Data section START

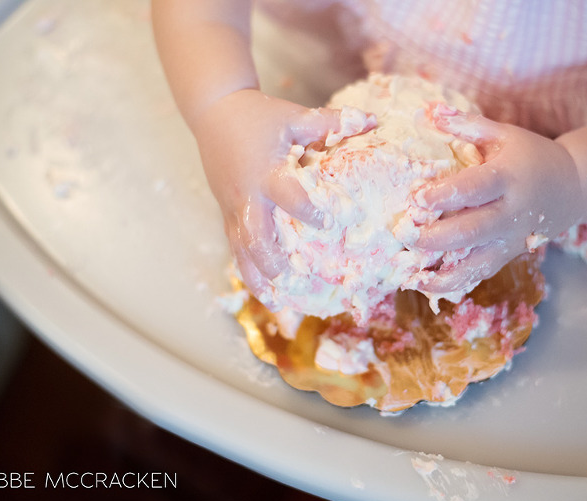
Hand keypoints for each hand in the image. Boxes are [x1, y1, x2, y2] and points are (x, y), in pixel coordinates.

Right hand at [194, 89, 342, 302]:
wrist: (213, 112)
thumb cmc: (258, 115)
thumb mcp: (294, 116)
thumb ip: (330, 123)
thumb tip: (373, 121)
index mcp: (267, 171)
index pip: (287, 194)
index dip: (308, 210)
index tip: (330, 223)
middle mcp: (248, 195)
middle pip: (256, 235)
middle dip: (272, 262)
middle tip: (294, 284)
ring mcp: (234, 207)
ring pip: (241, 249)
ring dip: (257, 277)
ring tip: (274, 303)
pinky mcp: (227, 213)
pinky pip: (235, 247)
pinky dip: (247, 271)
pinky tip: (262, 291)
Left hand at [413, 107, 584, 293]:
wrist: (574, 187)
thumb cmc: (530, 156)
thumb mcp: (504, 135)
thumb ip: (467, 126)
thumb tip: (428, 112)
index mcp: (509, 177)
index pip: (476, 189)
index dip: (446, 195)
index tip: (416, 200)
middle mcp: (512, 212)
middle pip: (473, 230)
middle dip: (438, 237)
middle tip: (405, 236)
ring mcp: (512, 239)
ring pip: (477, 262)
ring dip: (443, 273)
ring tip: (412, 276)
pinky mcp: (509, 256)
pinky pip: (481, 274)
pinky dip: (455, 284)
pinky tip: (425, 285)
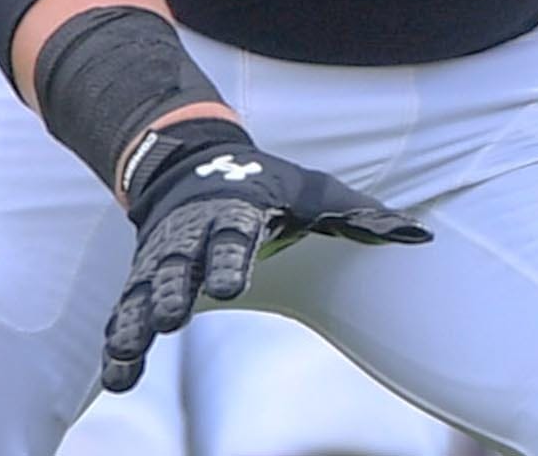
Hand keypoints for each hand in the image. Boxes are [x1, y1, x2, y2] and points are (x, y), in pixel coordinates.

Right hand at [103, 118, 426, 391]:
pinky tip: (119, 377)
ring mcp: (163, 257)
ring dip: (138, 320)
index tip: (230, 286)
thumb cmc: (268, 185)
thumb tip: (418, 233)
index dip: (230, 258)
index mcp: (235, 209)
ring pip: (146, 289)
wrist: (192, 161)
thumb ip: (360, 215)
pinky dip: (120, 341)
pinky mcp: (143, 278)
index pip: (232, 233)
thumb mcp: (314, 190)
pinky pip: (126, 310)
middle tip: (174, 317)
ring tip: (133, 352)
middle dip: (176, 288)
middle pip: (180, 262)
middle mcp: (192, 234)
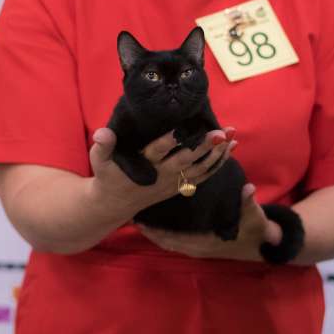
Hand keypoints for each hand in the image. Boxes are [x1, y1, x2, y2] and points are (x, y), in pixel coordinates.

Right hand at [86, 126, 236, 221]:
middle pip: (185, 160)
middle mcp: (161, 175)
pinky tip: (232, 148)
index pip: (157, 152)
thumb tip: (102, 132)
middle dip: (203, 147)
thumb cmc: (108, 176)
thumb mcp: (100, 161)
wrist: (115, 204)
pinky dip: (219, 163)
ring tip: (232, 136)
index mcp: (143, 166)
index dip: (169, 141)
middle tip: (220, 133)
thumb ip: (103, 146)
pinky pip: (204, 176)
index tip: (181, 129)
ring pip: (200, 169)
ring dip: (217, 154)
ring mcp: (173, 182)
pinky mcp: (180, 186)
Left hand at [136, 184, 282, 261]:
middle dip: (149, 231)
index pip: (175, 238)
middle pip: (166, 242)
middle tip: (131, 216)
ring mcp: (198, 249)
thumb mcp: (254, 215)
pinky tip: (155, 224)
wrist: (265, 245)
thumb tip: (249, 189)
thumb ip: (249, 202)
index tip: (140, 219)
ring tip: (137, 218)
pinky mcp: (199, 246)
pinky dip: (163, 235)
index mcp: (206, 242)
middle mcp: (198, 248)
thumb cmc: (257, 229)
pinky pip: (176, 242)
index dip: (157, 231)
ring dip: (154, 233)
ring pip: (169, 243)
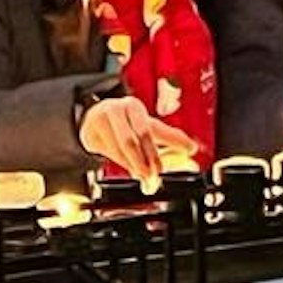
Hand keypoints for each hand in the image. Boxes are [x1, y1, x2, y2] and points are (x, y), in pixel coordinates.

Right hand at [78, 96, 196, 183]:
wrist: (91, 120)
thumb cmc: (124, 123)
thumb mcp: (146, 127)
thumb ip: (170, 138)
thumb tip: (192, 148)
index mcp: (134, 107)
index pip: (150, 129)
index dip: (163, 146)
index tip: (174, 160)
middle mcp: (118, 110)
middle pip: (133, 139)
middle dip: (145, 160)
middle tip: (154, 175)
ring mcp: (102, 120)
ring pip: (121, 147)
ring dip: (134, 164)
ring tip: (144, 175)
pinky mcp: (90, 132)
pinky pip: (108, 151)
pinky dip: (122, 163)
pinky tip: (130, 168)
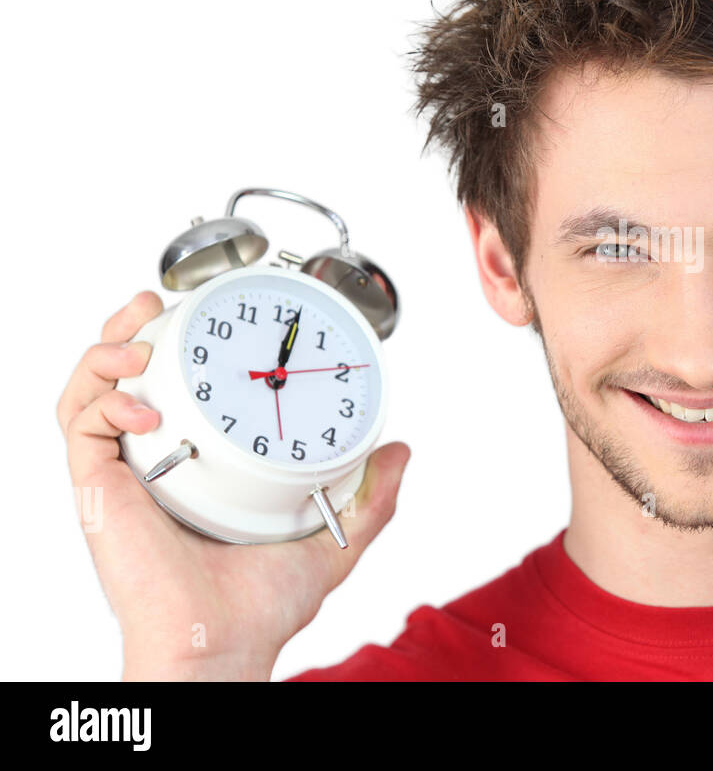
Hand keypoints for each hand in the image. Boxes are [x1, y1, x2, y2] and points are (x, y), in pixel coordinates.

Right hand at [56, 291, 410, 679]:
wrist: (222, 642)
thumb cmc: (260, 608)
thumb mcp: (330, 540)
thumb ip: (369, 498)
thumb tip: (399, 452)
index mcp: (198, 468)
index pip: (181, 393)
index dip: (183, 349)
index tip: (212, 317)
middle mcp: (155, 465)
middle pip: (127, 378)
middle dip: (134, 330)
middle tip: (158, 302)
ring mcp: (124, 475)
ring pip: (92, 389)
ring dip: (110, 349)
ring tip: (143, 336)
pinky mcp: (98, 488)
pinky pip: (81, 424)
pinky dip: (106, 400)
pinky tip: (146, 407)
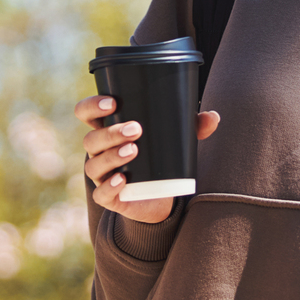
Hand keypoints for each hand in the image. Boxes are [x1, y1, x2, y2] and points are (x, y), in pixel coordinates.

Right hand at [76, 94, 218, 224]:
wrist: (159, 197)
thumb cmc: (159, 157)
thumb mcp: (174, 140)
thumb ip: (192, 127)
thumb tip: (214, 117)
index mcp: (107, 129)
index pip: (86, 113)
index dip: (92, 105)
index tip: (112, 102)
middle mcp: (99, 151)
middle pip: (91, 139)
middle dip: (111, 132)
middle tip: (136, 129)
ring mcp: (102, 175)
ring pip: (94, 164)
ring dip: (111, 156)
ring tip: (133, 150)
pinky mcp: (109, 197)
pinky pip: (101, 193)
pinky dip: (110, 186)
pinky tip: (123, 180)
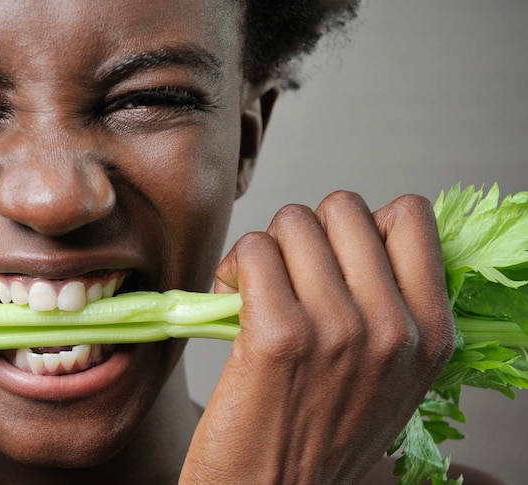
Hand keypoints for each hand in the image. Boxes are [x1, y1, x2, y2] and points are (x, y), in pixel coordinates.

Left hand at [180, 192, 455, 483]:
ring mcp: (337, 329)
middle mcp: (392, 328)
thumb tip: (363, 237)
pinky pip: (253, 250)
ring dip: (264, 250)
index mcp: (429, 334)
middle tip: (285, 277)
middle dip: (305, 234)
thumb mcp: (388, 378)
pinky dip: (233, 267)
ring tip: (254, 294)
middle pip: (343, 208)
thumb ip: (392, 309)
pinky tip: (230, 302)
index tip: (333, 261)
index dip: (359, 227)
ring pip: (292, 222)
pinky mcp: (277, 335)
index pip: (409, 216)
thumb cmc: (320, 436)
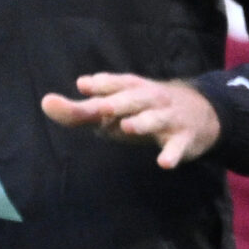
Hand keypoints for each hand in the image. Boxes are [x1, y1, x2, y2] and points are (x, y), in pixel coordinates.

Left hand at [42, 73, 222, 167]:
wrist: (201, 112)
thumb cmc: (145, 110)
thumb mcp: (115, 108)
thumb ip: (81, 110)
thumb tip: (47, 102)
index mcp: (133, 89)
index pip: (116, 84)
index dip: (102, 84)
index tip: (84, 85)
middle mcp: (151, 99)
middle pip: (135, 99)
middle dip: (119, 102)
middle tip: (102, 107)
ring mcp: (168, 118)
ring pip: (156, 119)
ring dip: (143, 122)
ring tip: (127, 127)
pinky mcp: (183, 139)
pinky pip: (178, 147)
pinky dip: (172, 154)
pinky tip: (164, 163)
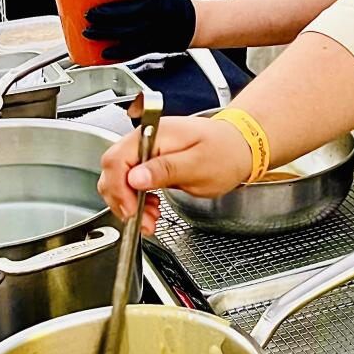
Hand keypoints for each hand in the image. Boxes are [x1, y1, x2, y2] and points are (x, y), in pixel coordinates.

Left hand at [85, 0, 195, 60]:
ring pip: (126, 32)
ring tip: (89, 32)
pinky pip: (133, 49)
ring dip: (103, 33)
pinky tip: (103, 52)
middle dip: (103, 14)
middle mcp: (158, 8)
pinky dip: (116, 52)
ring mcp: (156, 28)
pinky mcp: (154, 44)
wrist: (190, 22)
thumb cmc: (166, 3)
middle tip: (90, 14)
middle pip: (126, 11)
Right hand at [98, 115, 252, 233]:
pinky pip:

Data section END

Problem description: Show each line of the material above where "wrist" occurs.

Answer to the problem:
wrist: (213, 112)
wrist: (574, 187)
wrist: (192, 161)
wrist: (115, 204)
wrist: (265, 245)
wrist: (91, 120)
wrist: (222, 642)
wrist: (159, 197)
wrist: (201, 112)
wrist: (190, 22)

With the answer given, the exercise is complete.